Second Amended Petition on January 26, 2017. Dkts. 8 & 20. Standards of Review This petition is governed by the Antiterrorism and Effective Death Penalty

Act of 1996 (“AEDPA”). Wilcox v. Fla Dep’t of Corr., 158 F.3d 1209, 1210 (11th Cir. 1998). AEDPA “establishes a highly deferential standard for reviewing state court judgments.” Parker v. Sec’y for Dep’t of Corr., 331 F.3d 764, 768 (11th Cir.
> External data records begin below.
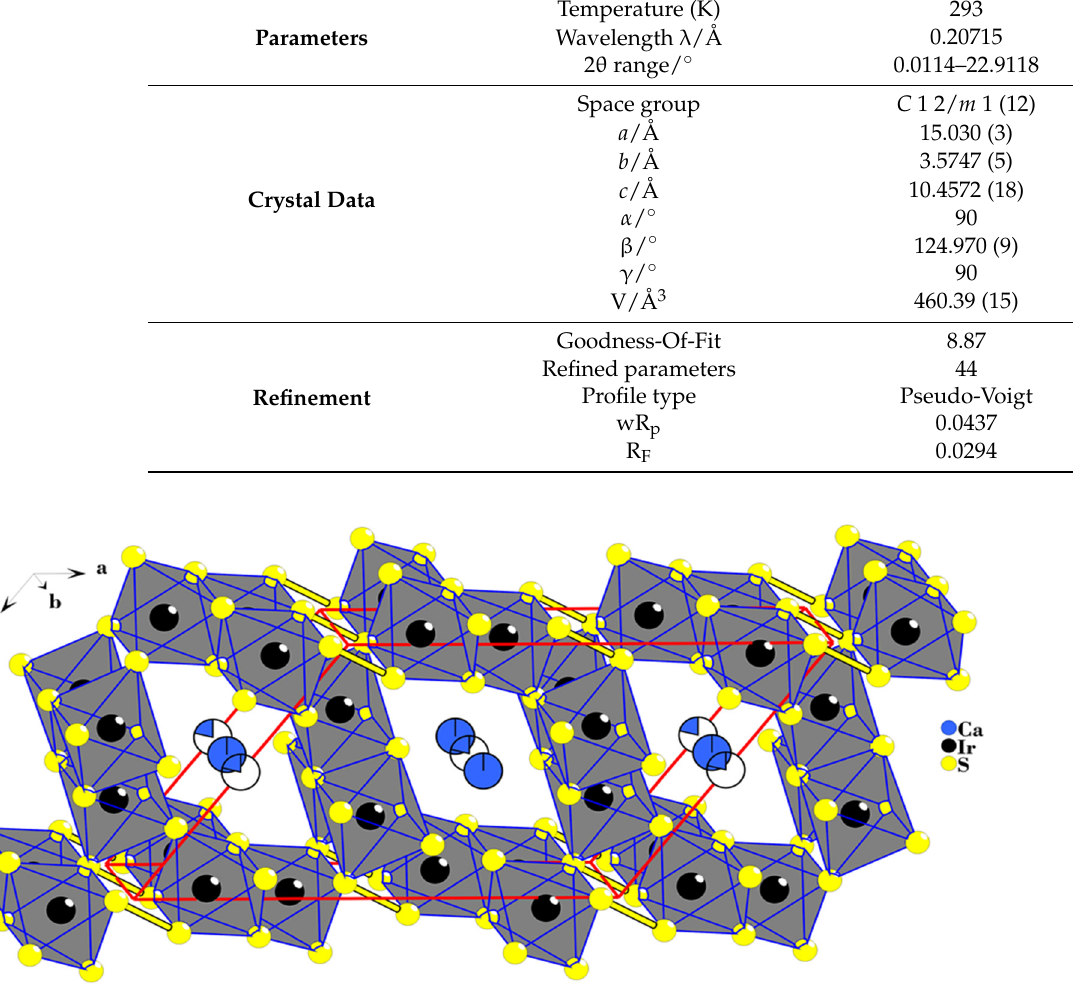
Figure 3. Crystal structure of CaIr 4 S 6 (S 2 ) viewed along the b-axis.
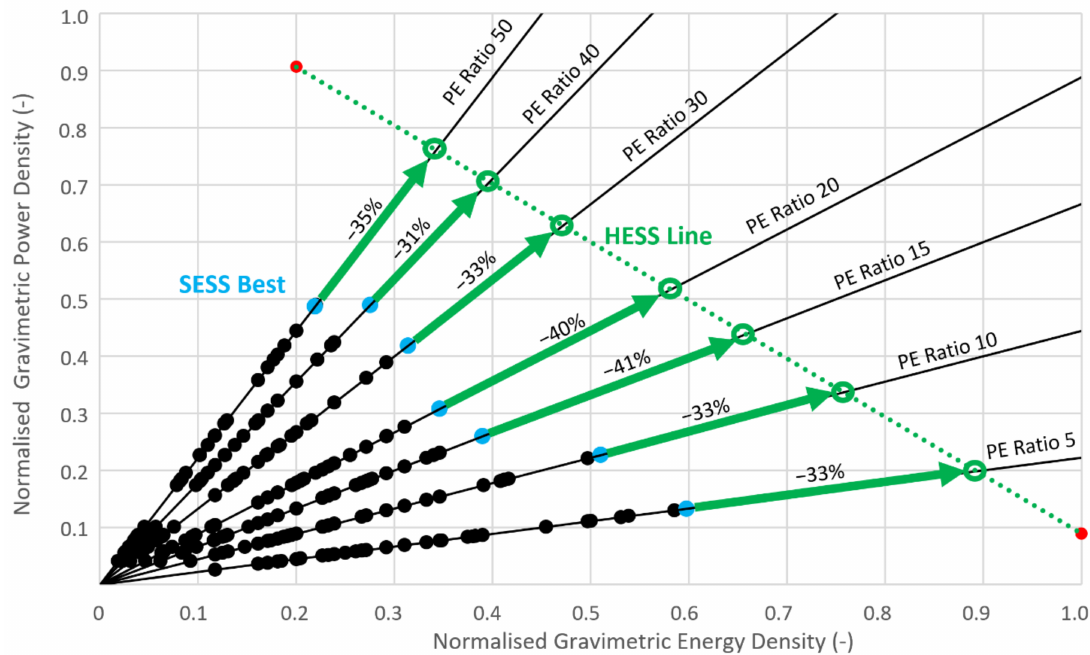
Figure 9. Ragone plot analysis method for evaluating the actual Pareto-front-based mass saving when using a hybrid energy storage system compared to a single energy storage system for different application PE ratios based on the currently available battery technology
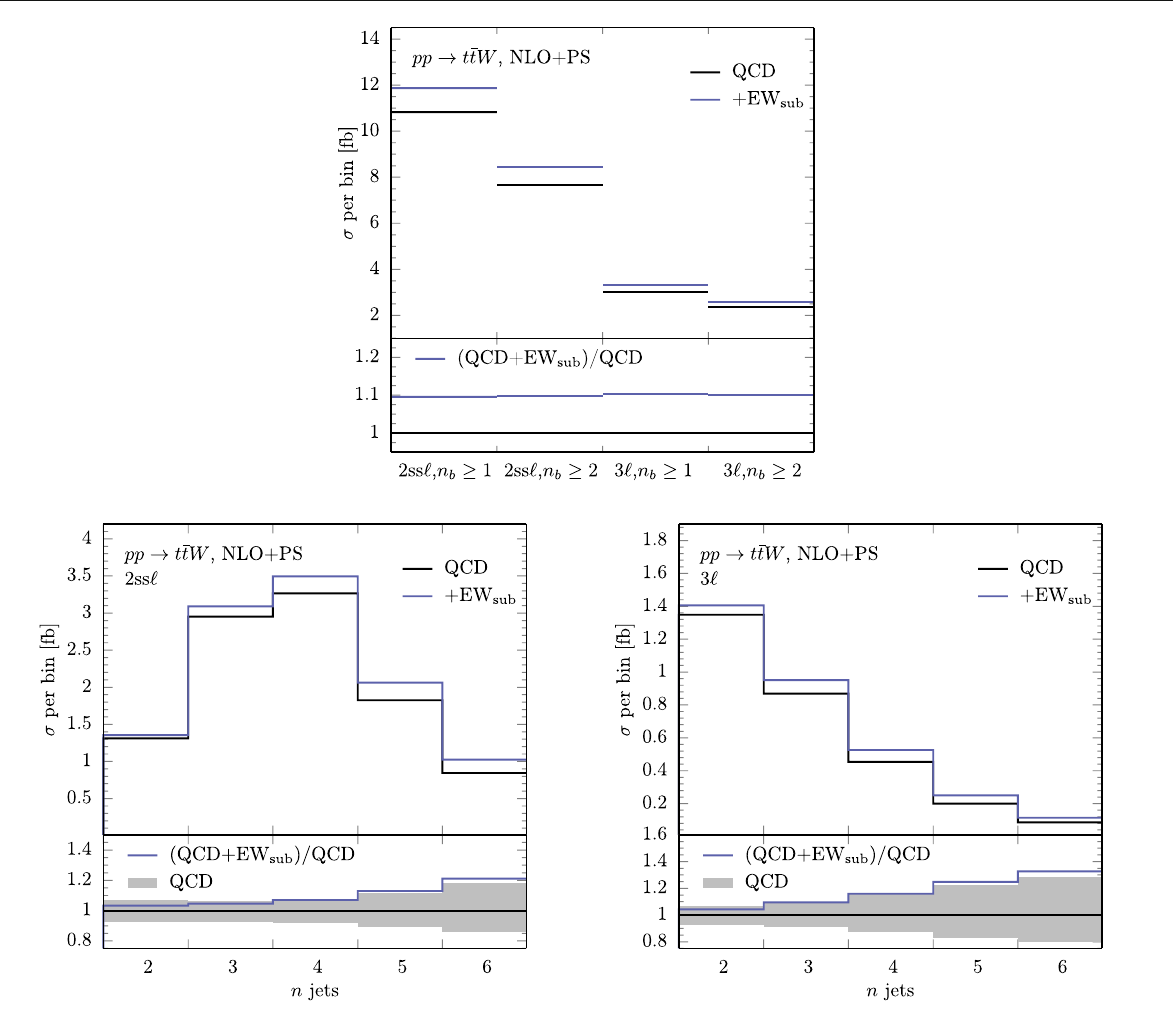
of the EW sub contributions to the total cross section and the jet multiplicities within the selected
2003). This type of review does not allow relief from a state court conviction on a claim that was adjudicated on the merits in the State court proceedings unless the state court’s decision was ‘(1) . . . contrary to, or involved an unreasonable application of, clearly established Federal law as determined by the Supreme Court of the United States; or (2) . . . based on an unreasonable determination of the facts in light of the evidence presented in the State court proceeding.’ Nejad v. Attorney Gen., State of Ga., 830 F.3d 1280, 1288 (11th Cir. 2016) (quoting 28 U.S.C. § 2254(d)). “Clearly established Federal law” means holdings of the U.S. Supreme Court “as of the time of the relevant state-court decision.” Id. at 1288–89. “Contrary to” requires a state court conclusion “opposite to that reached by [the Supreme] Court on a question of law or if the state court decides a case differently than [the Supreme Court] has on a set of materially indistinguishable facts.” Id. at

1289. (citations omitted) (alterations in original). The “unreasonable application” clause applies only “if the state court identifies the correct governing legal principle from [the Supreme] Court’s decisions but unreasonably applies that

principle to the facts of the prisoner’s case.” Id. (citation omitted) (alterations in original). A state court’s factual determination “is not unreasonable merely because the federal habeas court would have reached a different conclusion in the first

instance.” Id. (citation omitted). AEDPA “requires federal habeas courts to presume correctness of the state court’s factual findings unless applicants rebut this presumption with clear and convincing evidence.” Id. (citation omitted). This is a

“demanding but not insatiable standard, requiring proof that a claim is highly probable.” Id. (citation and internal quotation marks omitted). Further, this standard even applies if the state court does not provide the reasoning behind its decision because “the summary nature of a state court’s decision does not lessen

the deference that it is due.” Wright v. Sec’y for Dep’t of Corr., 278 F.3d 1245, 1254 (11th Cir. 2002). Counsel is ineffective under the Sixth Amendment if “(1) counsel’s

performance was deficient; and (2) the deficient performance prejudiced the defense such that petitioner was deprived of a fair trial.” Dill v. Allen, 488 F.3d 1344, 1354 (11th Cir. 2007) (citing Strickland v. Washington, 466 U.S. 668, 687 (1984)). But in the habeas context, “[t]he question is not whether a federal court

believes the state court’s determination under the Strickland standard was incorrect but whether that determination was unreasonable—a substantially higher threshold. Knowles v.